== Quoted text ==
On Dependency Cooldowns
https://blog.yossarian.net/2025/11/21/We-should-all-be-using-dependency-cooldowns
I read this blog post on the idea that we should use “dependency cooldowns” - the core concept is that by delaying when we install dependencies we’ll give more time to detect malicious dependencies. I think this is basically just not a very good idea. While it may be fine to say “don’t rush to install the latest version”, it’s unclear to me that this is a real solution to malicious dependency issues. I’m currently sick so I had very little time to write up something proper, I’ll just leave my notes here.
TL;DR: Dependency cooldowns are a free, easy, and incredibly effective way to mitigate the large majority of open source supply chain attacks.
I think that the only thing true here is that they are easy. They’re not free and I’m extremely doubtful that they’re effective. The cost is that you’ll wait longer for bug fixes, you’ll wait longer for CVE patching (if you can afford to be late on that, which you often can’t). The ineffectiveness is justified further in this post.
The key thing to observe is that the gap between (1) and (2) can be very large2 (weeks or months), while the gap between (2) and (5) is typically very small: hours or days. This means that, once the attacker has moved into the actual exploitation phase, their window of opportunity to cause damage is pretty limited.
I think the key obsrevation is that this all involves very obvious, well worn issues that have had solutiosn for decades:
- Credential compromise. Solutions exist for this already.
- Overly privileged constructs like package managers or services. Sandboxing has been a thing for a long time.
The timing is not particularly striking at all to me.
The author makes their statement on why cooldowns are good:
A “cooldown” is exactly what it sounds like: a window of time between when a dependency is published and when it’s considered suitable for use. The dependency is public during this window, meaning that “supply chain security” vendors can work their magic while the rest of us wait any problems out.
They’re empirically effective, per above
I don’t think this is true at all. They’re empirically effective, perhaps, in the current world where targets are assumed to update quickly. Would they be effective in a world where targets are expected to update slowly? That’s the proposal, after all.
How do we deal with this 1 week window when there’s a CVE that needs to be patched? As an attacker I can manipulate code in a compromised package and then allocate a CVE for a previous version of the package, triggering faster updates. I feel like it’s just wrong to say that this is empirically effective - we lack counterfactuals.
They’re incredibly easy to implement. Moreover, they’re literally free to implement in most cases: most people can use Dependabot’s functionality, Renovate’s functionality, or the functionality build directly into their package manager5.
===
== Source material ==
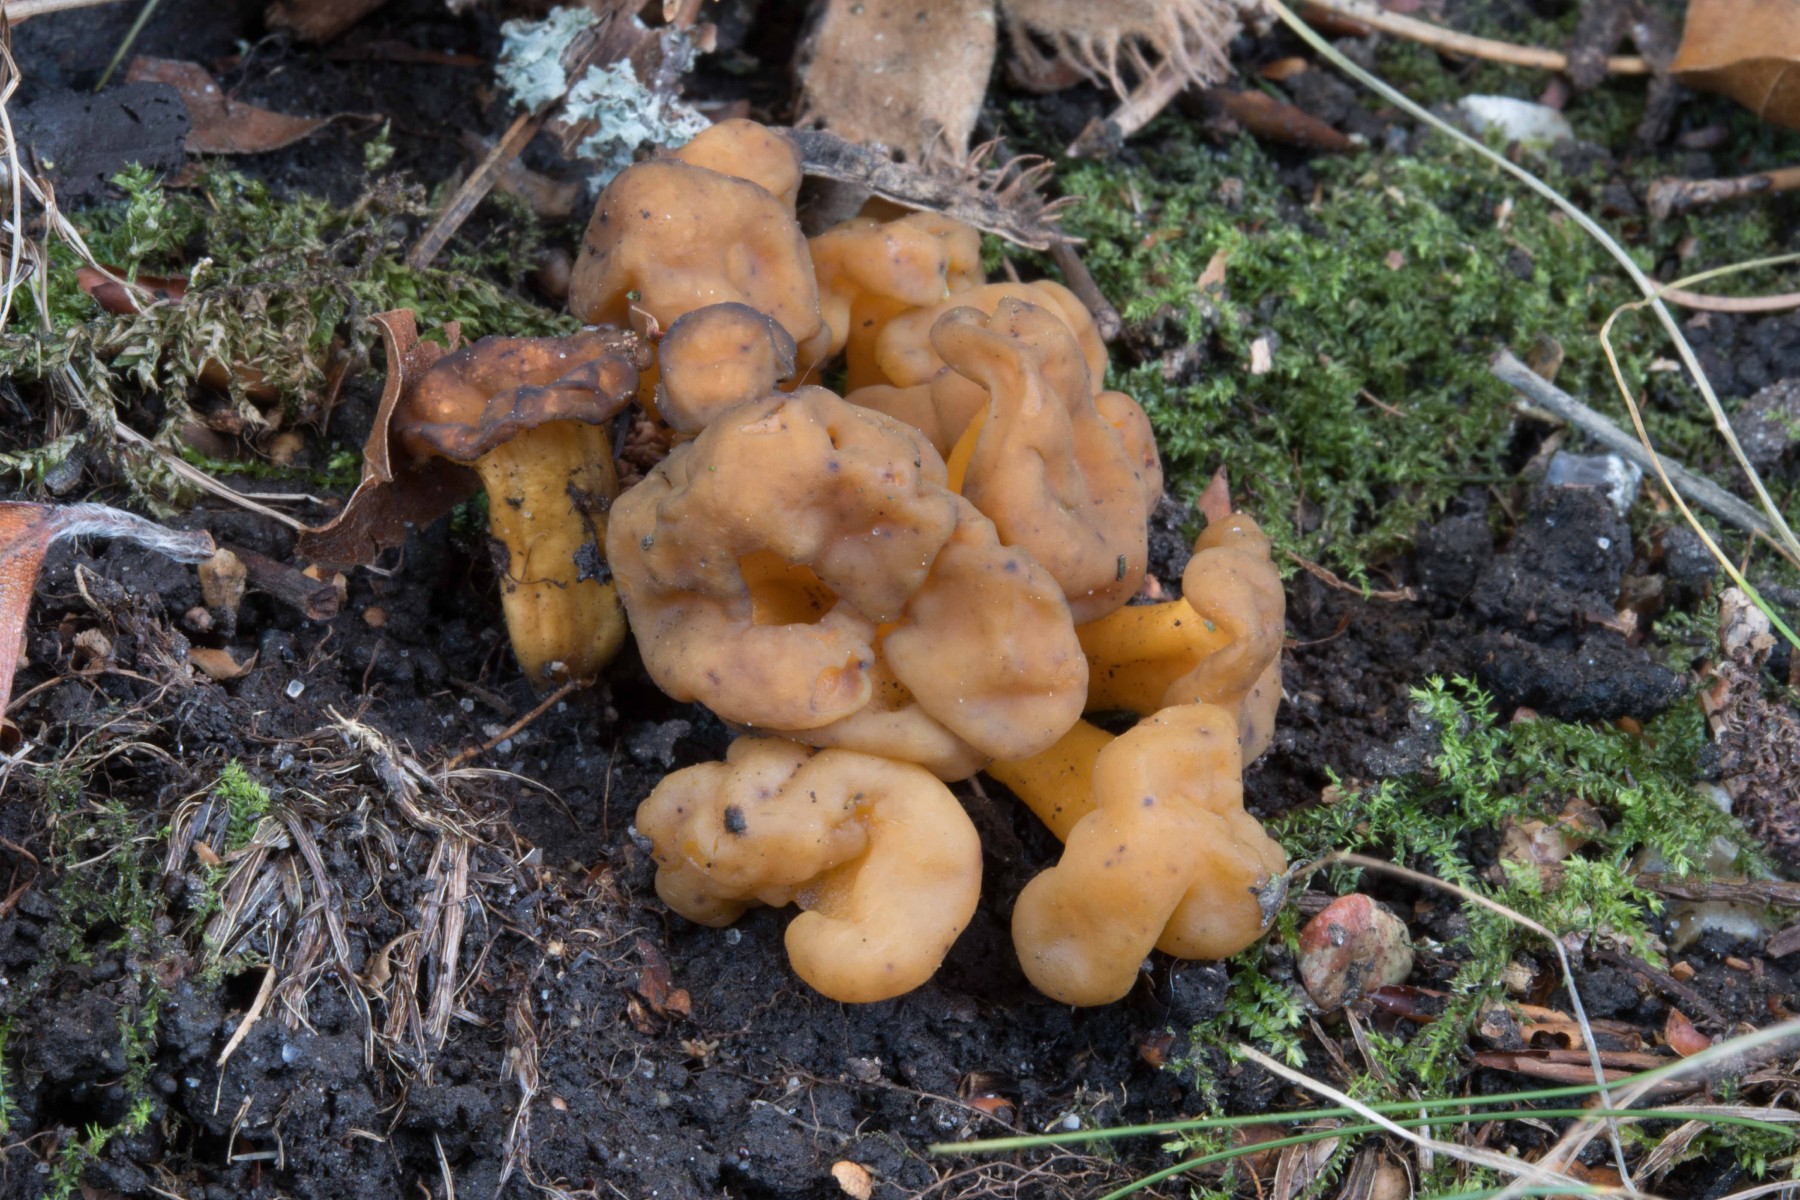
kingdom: Fungi
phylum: Ascomycota
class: Leotiomycetes
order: Leotiales
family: Leotiaceae
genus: Leotia
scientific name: Leotia lubrica
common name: ravsvamp
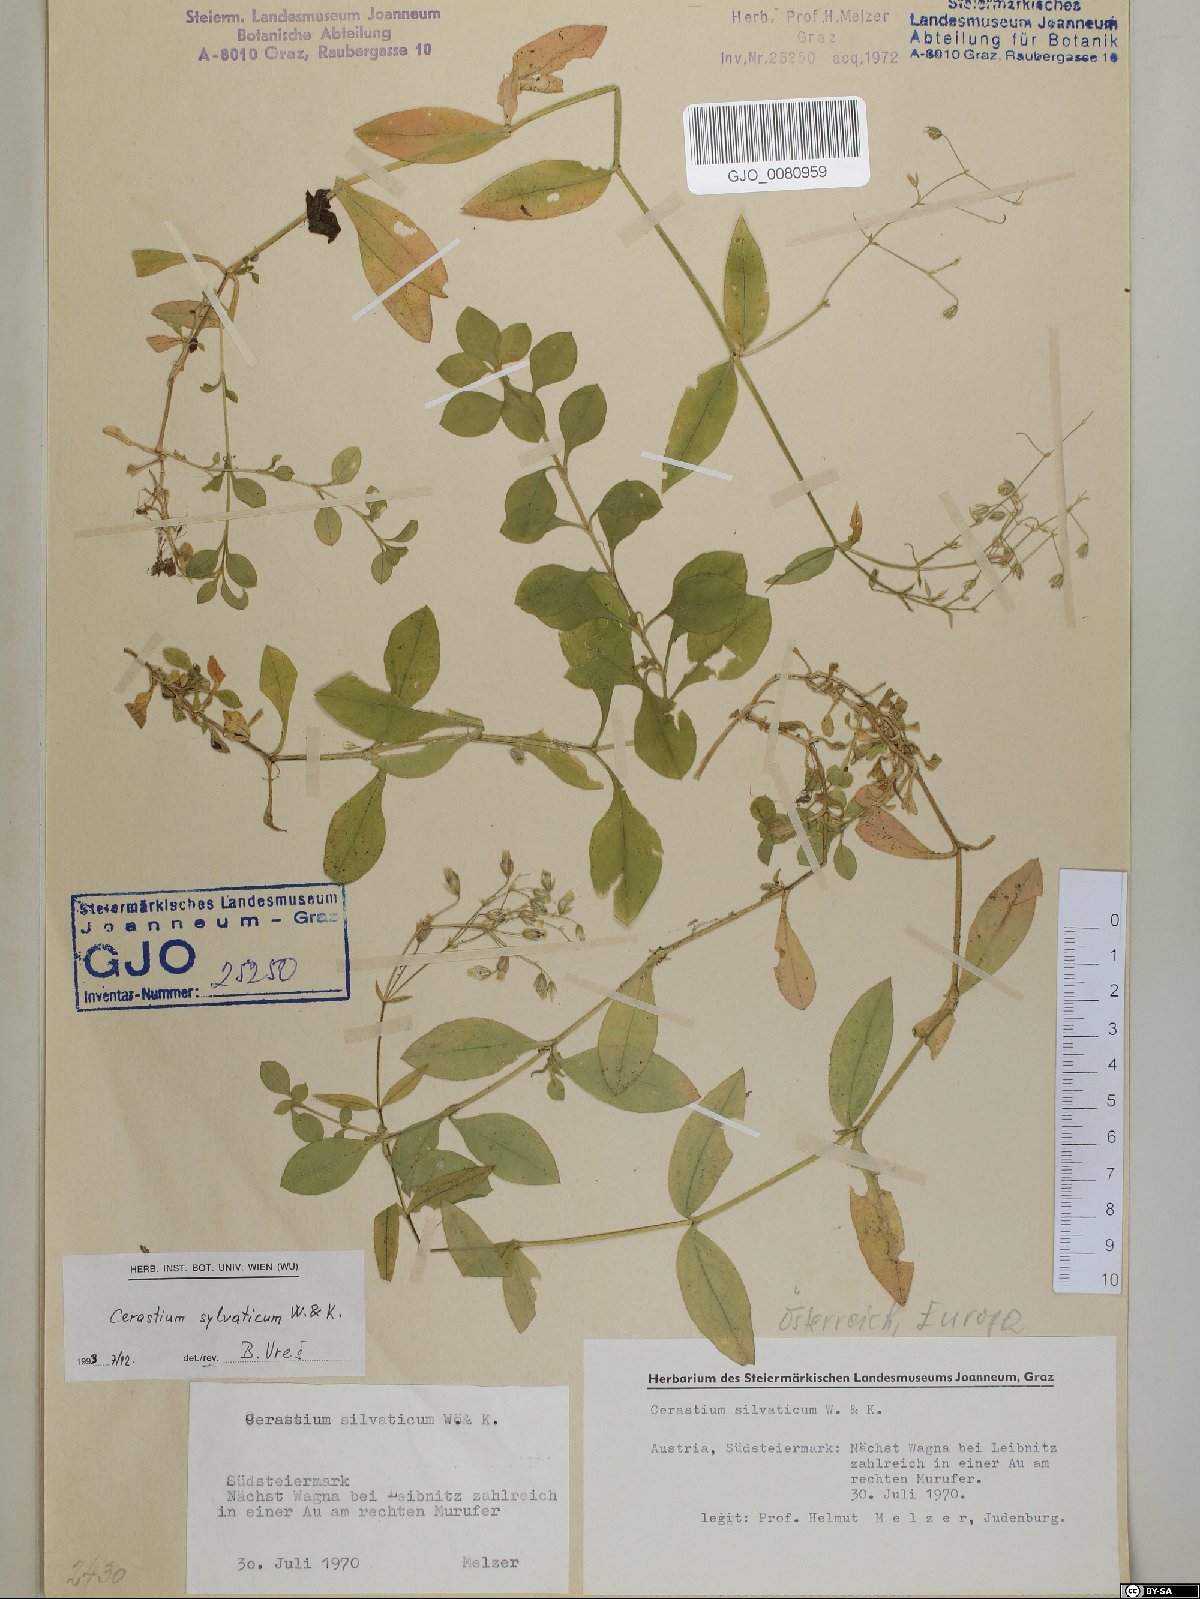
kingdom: Plantae
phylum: Tracheophyta
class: Magnoliopsida
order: Caryophyllales
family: Caryophyllaceae
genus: Cerastium
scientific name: Cerastium sylvaticum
===
**Required work**
A. Relabel the dataset entries by changing "scientific name" to "Latin name" wherever it appears, keeping every other line the same, and omit the pictures from your version.
B. Continue the blog post about dependency cooldowns from the point where it stops.
The blog post and the entries are unrelated.

**The replies**
A.
kingdom: Fungi
phylum: Ascomycota
class: Leotiomycetes
order: Leotiales
family: Leotiaceae
genus: Leotia
Latin name: Leotia lubrica
common name: ravsvamp
kingdom: Plantae
phylum: Tracheophyta
class: Magnoliopsida
order: Caryophyllales
family: Caryophyllaceae
genus: Cerastium
Latin name: Cerastium sylvaticum

B.
I suppose they’re relatively cheap, yes. But again, what about when a CVE is allocated?
I think we can probably say that instantly installing any software is a bit silly. That’s already the case with low reputation software as a whole. But I’m really unconvinced that this is the solution we should accept or consider “good” at all.
Let’s look at these examples.
xz Detection existed because the system was slower than expected. This took 5 weeks. A delay probably wouldn’t have helped and it’s also trivial to imagine the malicious maintainer issuing a CVE for a previous vulnerability in order to push the version out sooner.
In a world where the vulnerability wasn’t adopted sooner, would fewer people have been impacted or would it have taken longer to discover?
This was an extremely sophisticated multi-year attack in a service designed to give remote code execution capabilities so I’m just not sure what more we can do about these other than have more tests, code reviews, etc.
Ultralytics This was a build-time attack involving a PyPI credential. Just running the build is sufficient for compromise. The attack worked by accessing local credentials.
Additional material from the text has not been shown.